Some unwritten rules seem to guide the crafting of these letters. An omniscient third-person narrator is popular, suggesting that the family hired an itinerant biographer who happened by in late November. Boasting, early and often, about kids, home renovations, and big purchases is required, with some writers making valiant attempts to justify the latter ("the new white Rolls Royce turned out to be a blessing in disguise"—though, alas, the scribe left out the really crucial part: how?). Exhaustive descriptions of expensive vacations come with useful "insights" (and plenty of exclamation marks): "Venice is such a romantic city!" "The Taj Mahal was really spectacular!"

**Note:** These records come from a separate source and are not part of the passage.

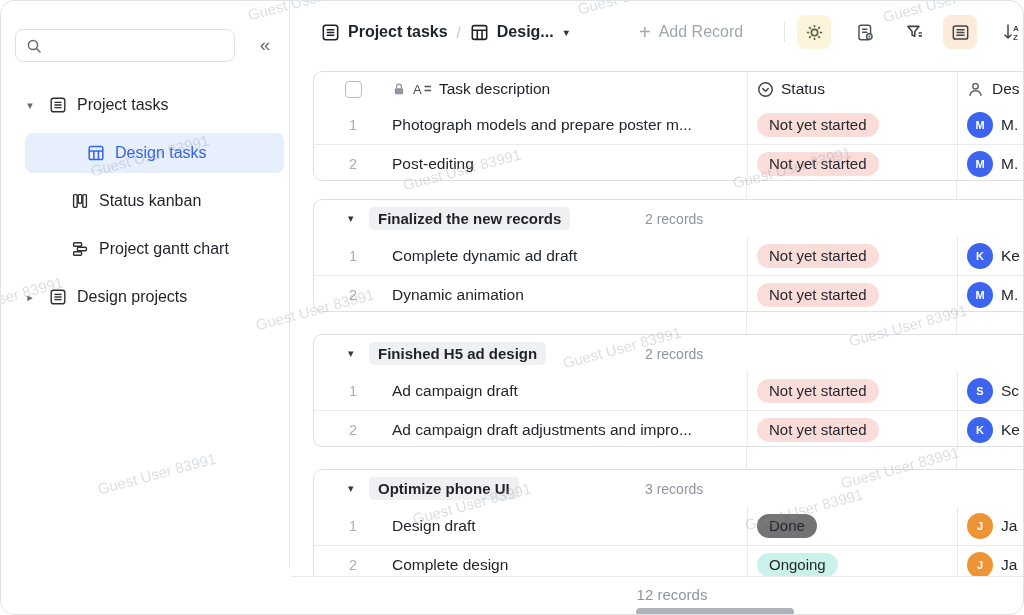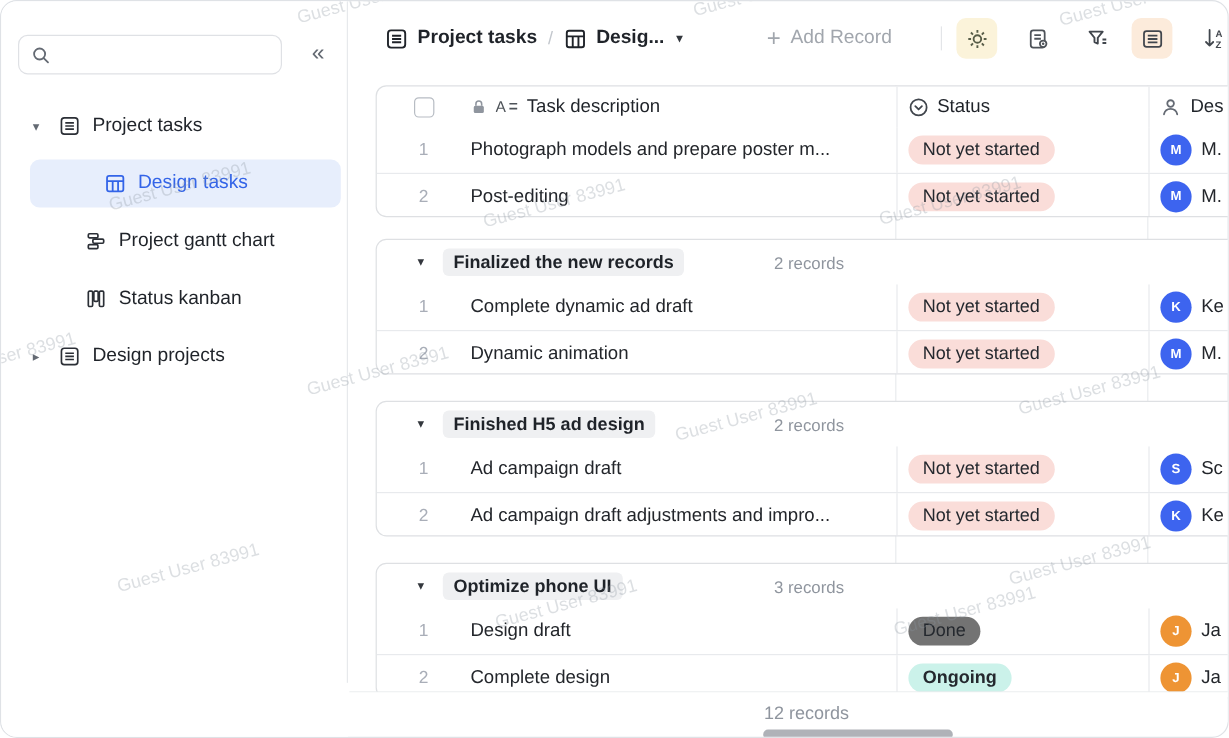"Project gantt chart" div.nav-item { order: before "Status kanban" -> after "Status kanban" }
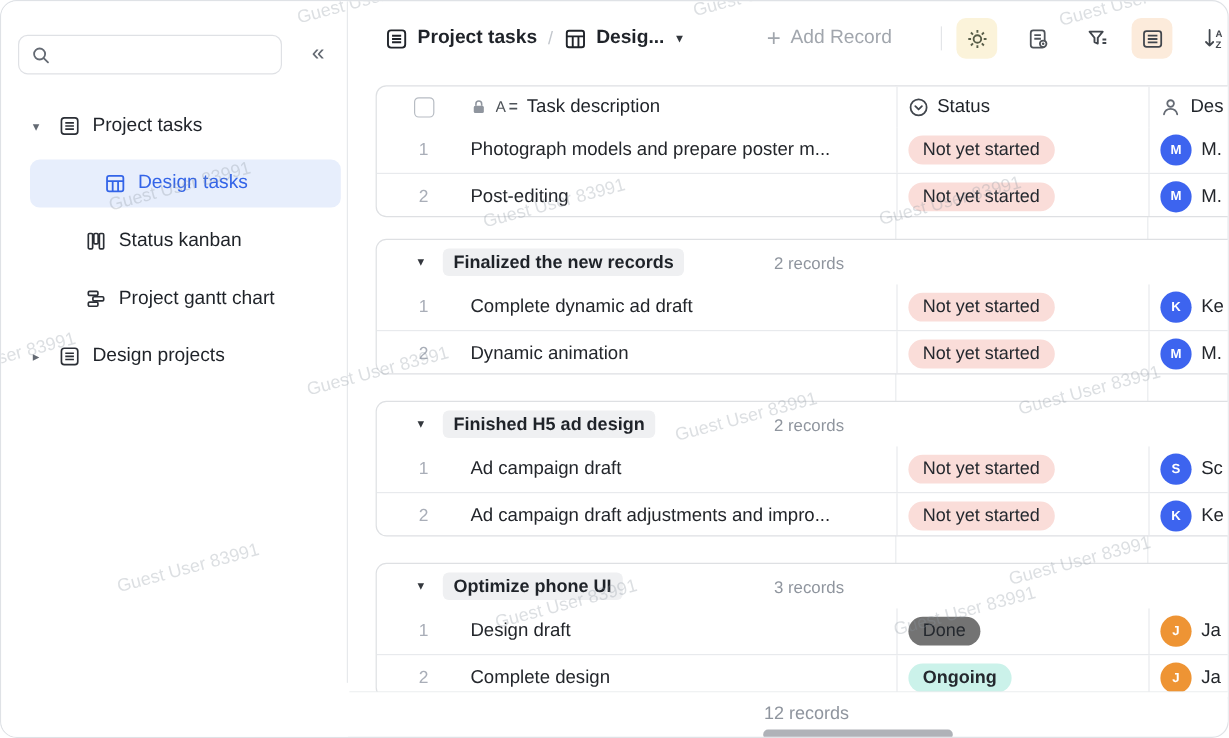"Ongoing" span.badge { font-weight: bold -> none }
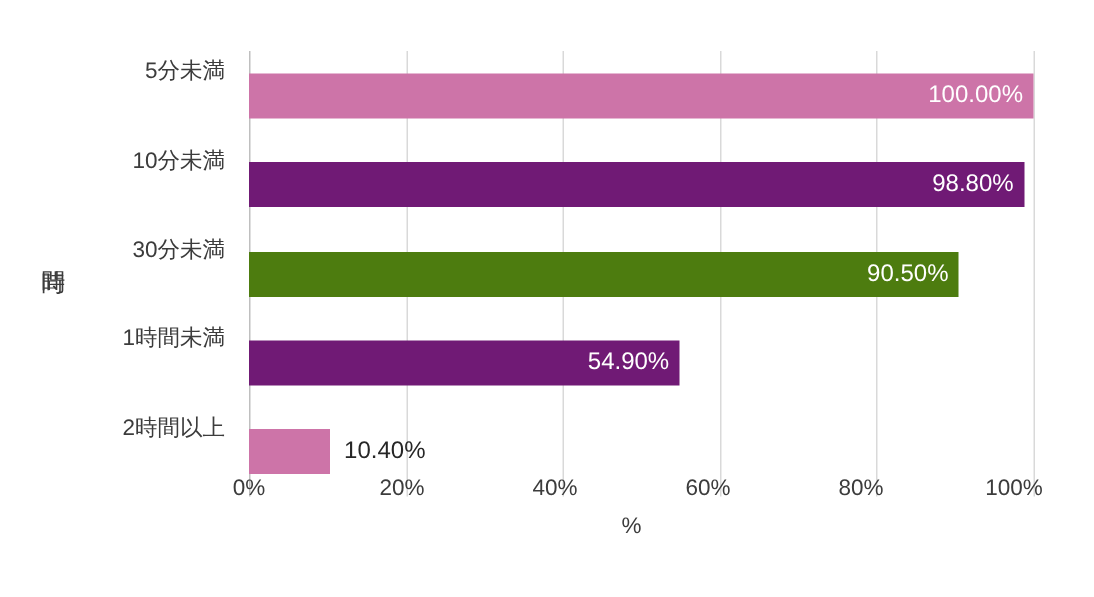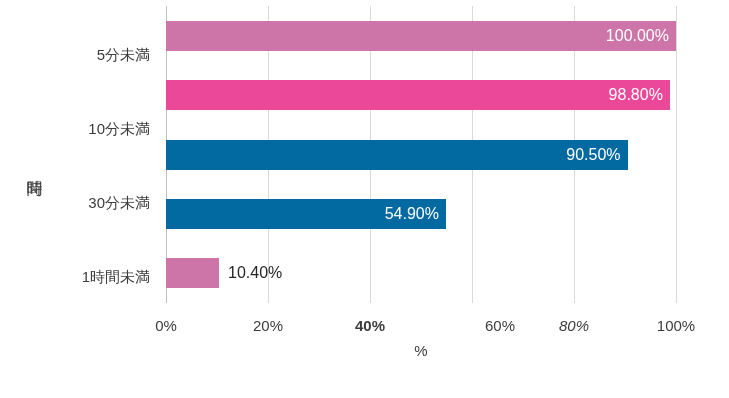"100.00%" .plot { padding-left: none -> 13px; top: 6px -> 34px }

In these holiday missives, the lives of others are impeccably well ordered. Careers advance like clockwork. Children glide from triumph to triumph. Goals are achieved with nary a bead of sweat. But occasionally a letter arrives with a higher reality quotient, with actual news about people I know and love, and the challenges they overcome or don't. I think of the Oklahoma family whose dream of owning a chain of truck stops was always being undermined by calamity. One year, the father suffered a heart attack; the next, a son filed for bankruptcy; the next, there was a tornado and more bad health. It was evident that their truck stop empire would probably elude them, but they went on believing. And after a year in which my own life had borne its share of hardship and frustration—a painful breakup, a discouraging job, a mysterious illness—reading about their faith, still unshaken, helped renew mine.